Woodland and Port of Woodland Prepare to Settle Litigation

LONGVIEW – The Port of Woodland is preparing to settle its lawsuit against the Town of Woodland over a change in the way the town handles utility billing.

The port filed a lawsuit in June in an attempt to prevent the city from implementing a policy that would charge building owners for utilities instead of tenants. Superior Court Judge Gary Bashor issued a preliminary injunction in November to allow the port’s trial to proceed.

The settlement was on the agenda for the Woodland City Council meeting on December 20. After a scheduled executive session, council may authorize Mayor Will Finn to sign the by-law.

In the proposed settlement, the city agreed to revert to direct utility billing for 10 port tenants. Direct invoicing will apply as long as the companies occupy these “specific premises” at the port. The Port of Woodland has agreed to cancel all public records requests it had made to the city in the past four months.

With the agreement, neither the city nor the port admits any liability, wrongdoing or violation of the law.

Woodland Harbor Manager Jennifer Wray-Keene and Harbor Counsel declined to comment on Monday.

Woodland City Council passed the resolution changing the utility billing system in April, in part as a way to hold property owners more accountable for their tenants’ unpaid utilities. Department of Public Works Director Tracy Coleman said the city had $ 187,000 in overdue bills and needed to collect those balances. No port company had an unpaid account when the resolution was put in place.

The port argued that the resolution was unconstitutional if it applied to the port, as coverage of utility payments for a rental business could be considered a public entity providing an illegal loan. The city said that even if the bill goes through the port first, businesses would still have to pay for their own utilities or risk eviction.

Bashor’s comments in previous court hearings have largely focused on Woodland’s ability to implement changes in its utility practices. In hearings in August and September, Bashor pushed the city attorney to explain how the new billing system tied to the explicit and implicit contracts that were already in place with the port.

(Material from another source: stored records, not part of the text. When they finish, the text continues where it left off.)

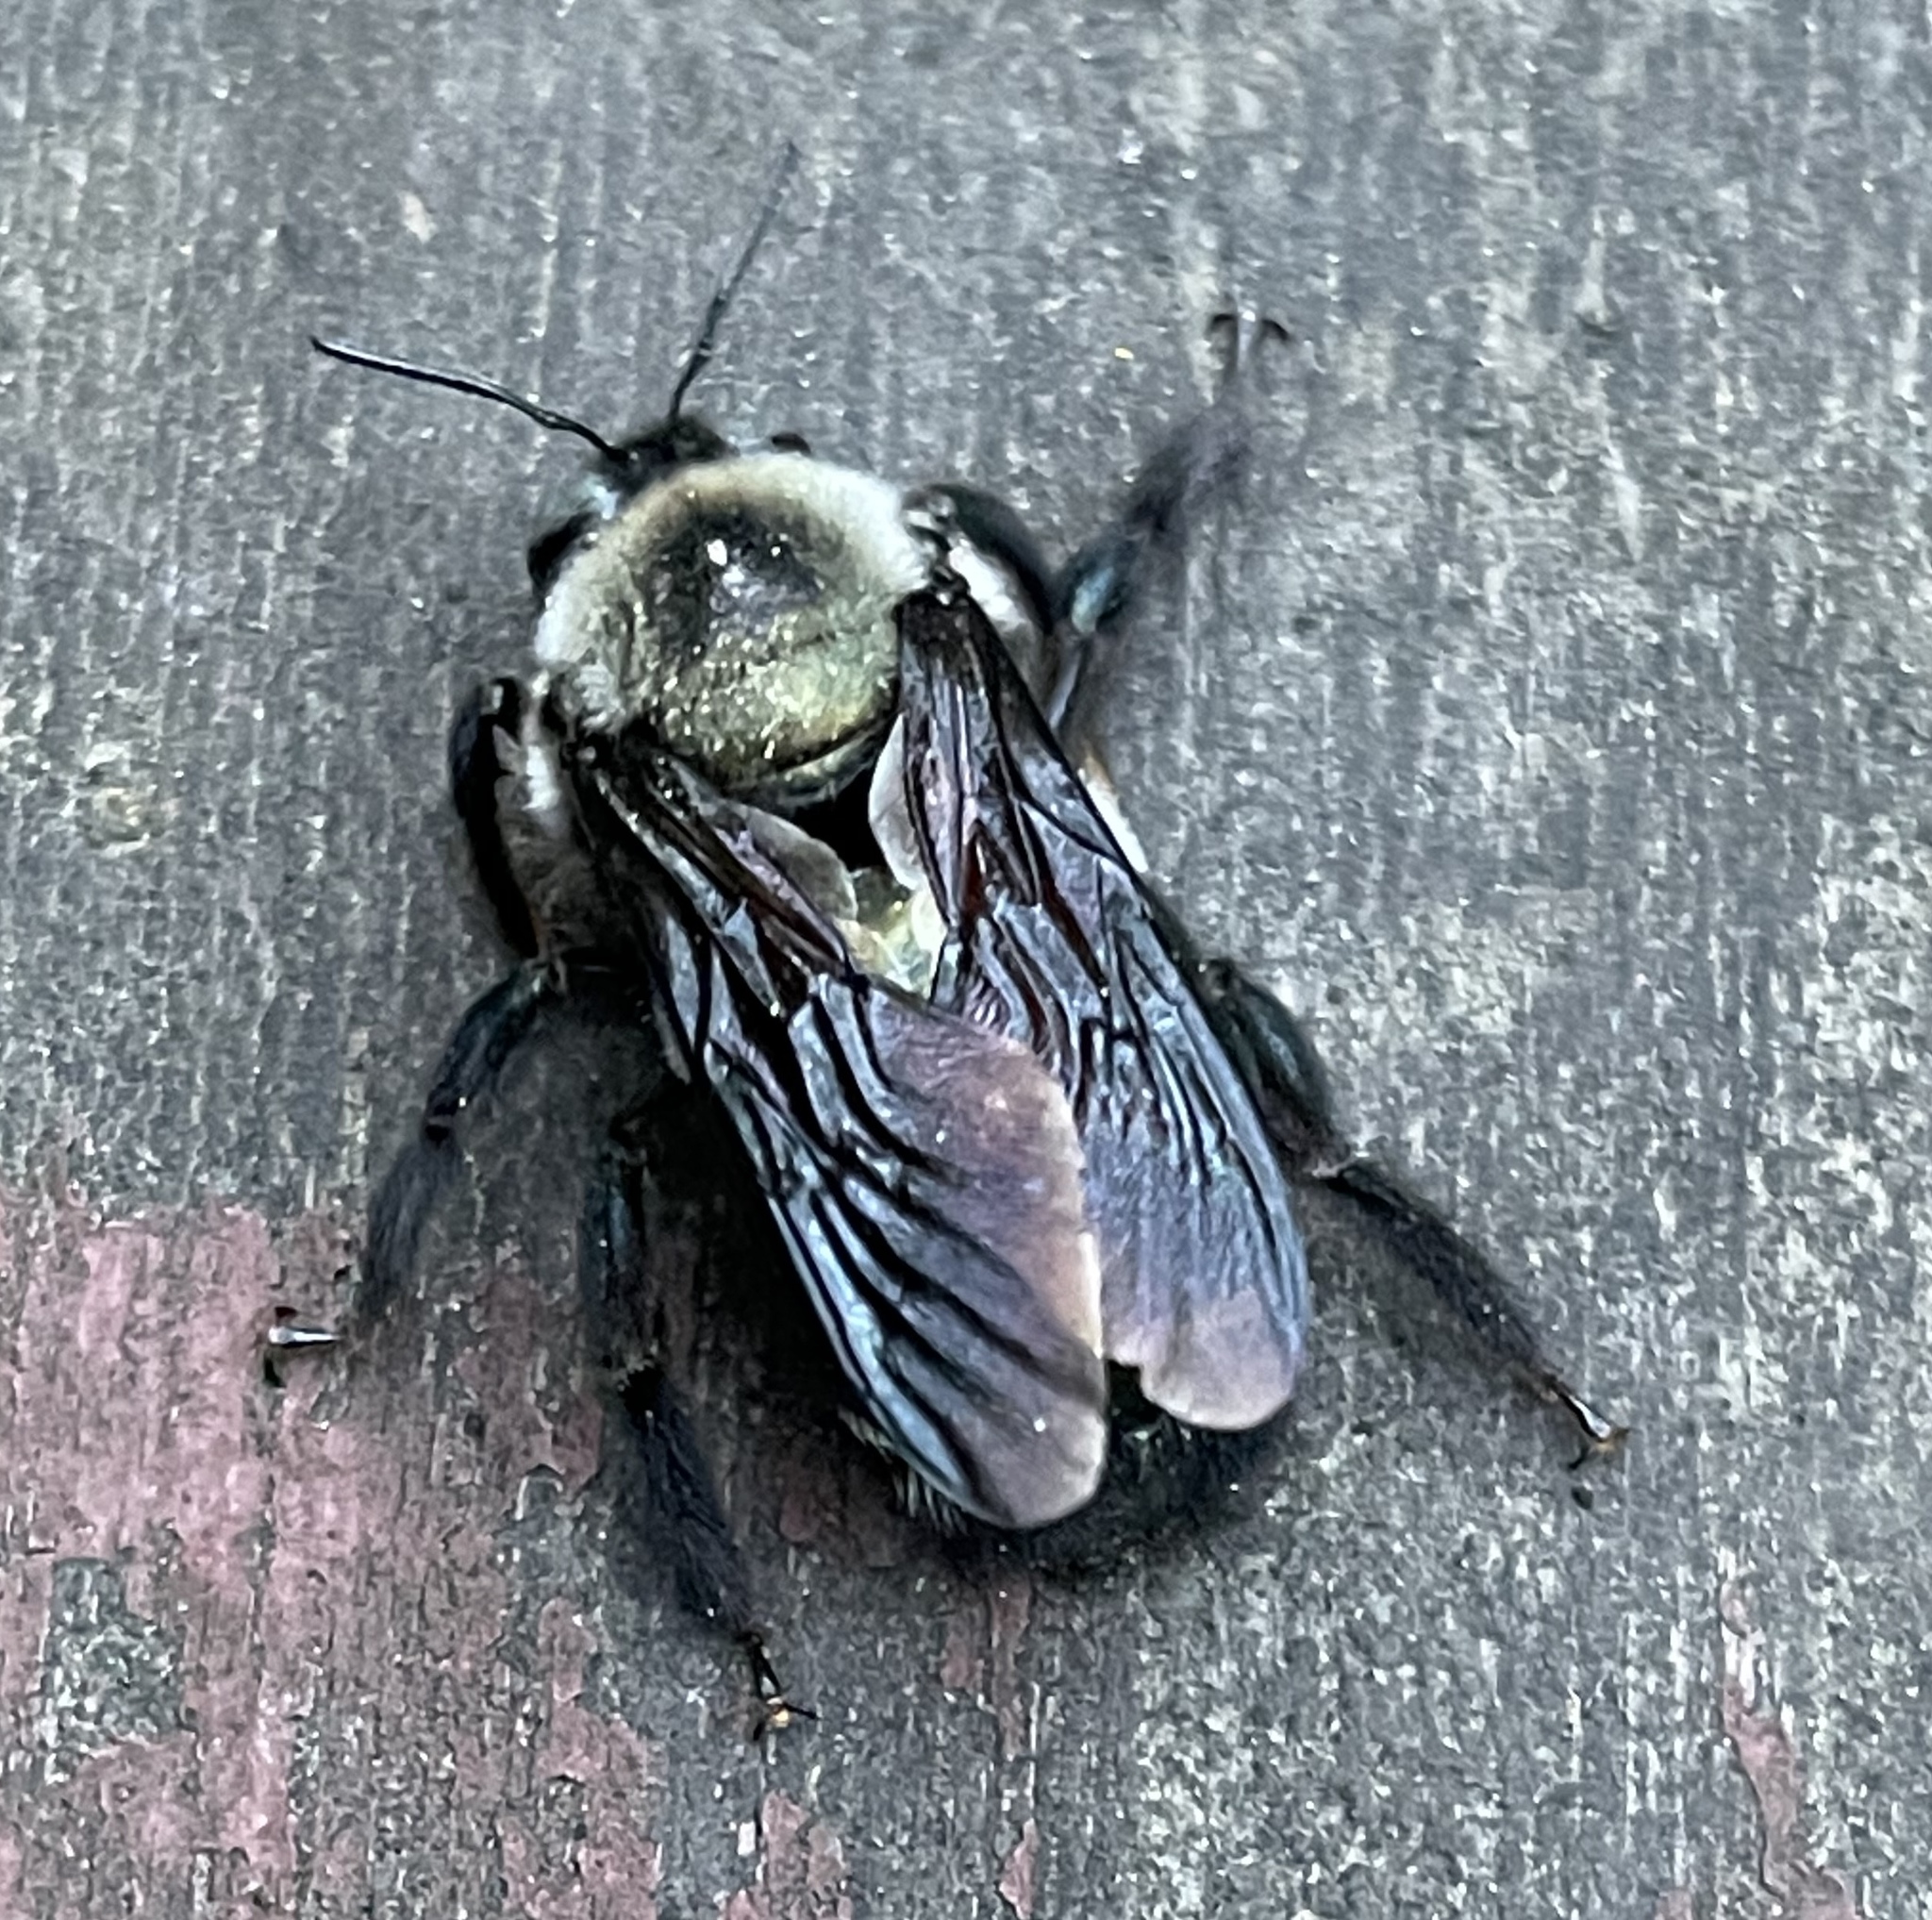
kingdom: Animalia
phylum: Arthropoda
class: Insecta
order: Hymenoptera
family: Apidae
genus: Xylocopa
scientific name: Xylocopa californica
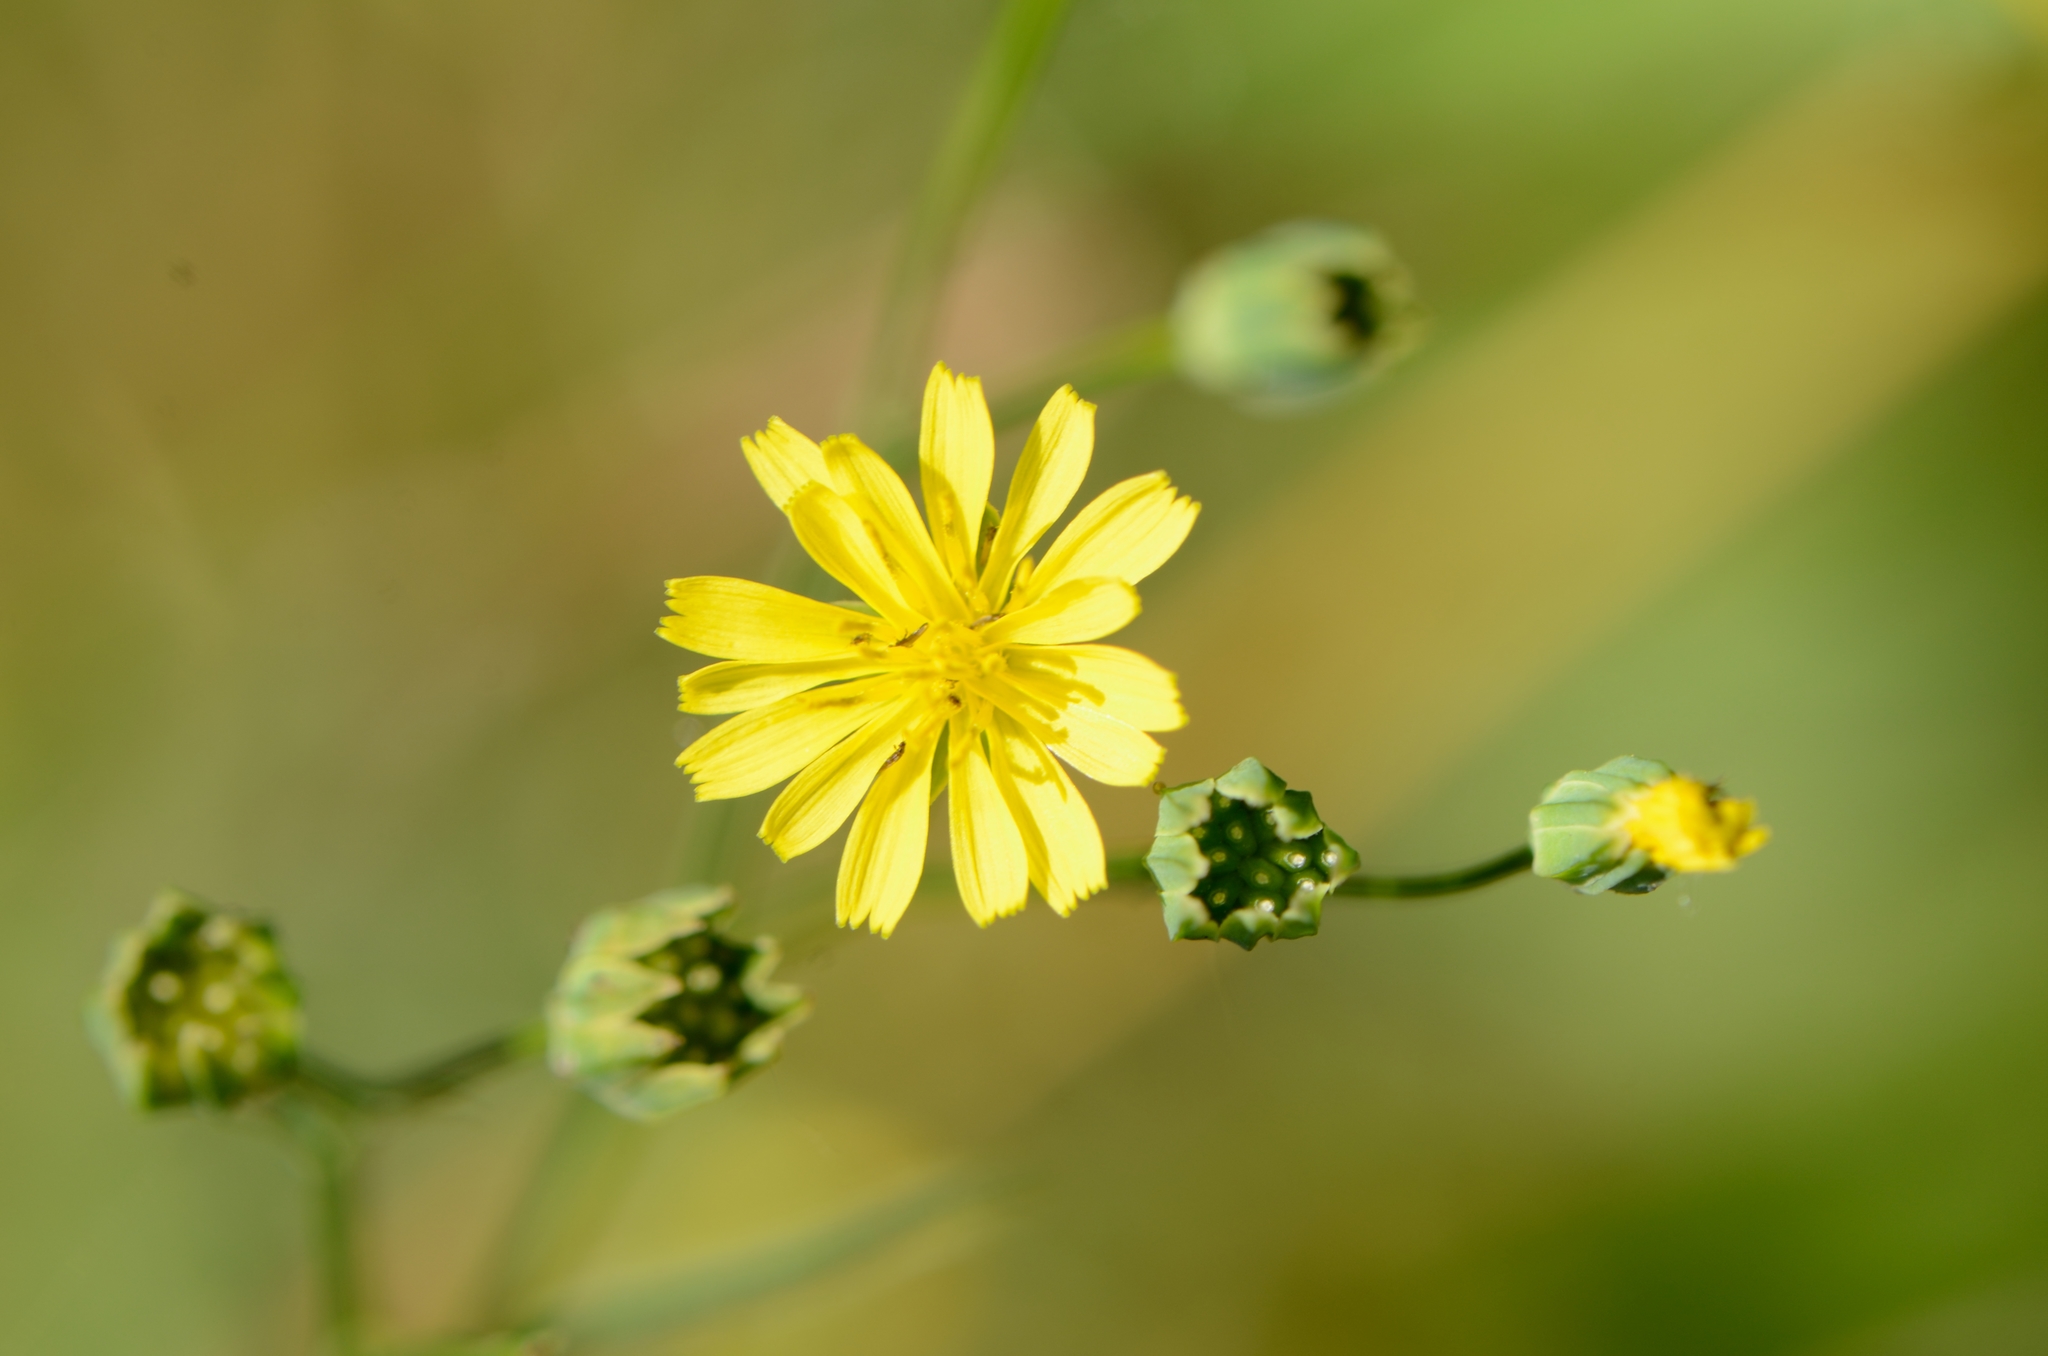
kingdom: Plantae
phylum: Tracheophyta
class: Magnoliopsida
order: Asterales
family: Asteraceae
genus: Lapsana
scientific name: Lapsana communis
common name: Nipplewort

“The ordinance retroactively modifies the contracts. That’s what I’m trying to figure out on the basis of – where does the city get the power to reverse this, ”Bashor said in a hearing in August.

The preliminary injunction was largely a moot point even when it was issued. Woodland has verbally agreed to maintain direct billing to port tenants and to maintain the status quo before the court ruling makes the ruling binding.

Neither the preliminary injunction nor the current settlement agreement is intended to examine the legal merits of pursuing the port. The regulation also has no effect on how billing works for residential and commercial tenants in Woodland.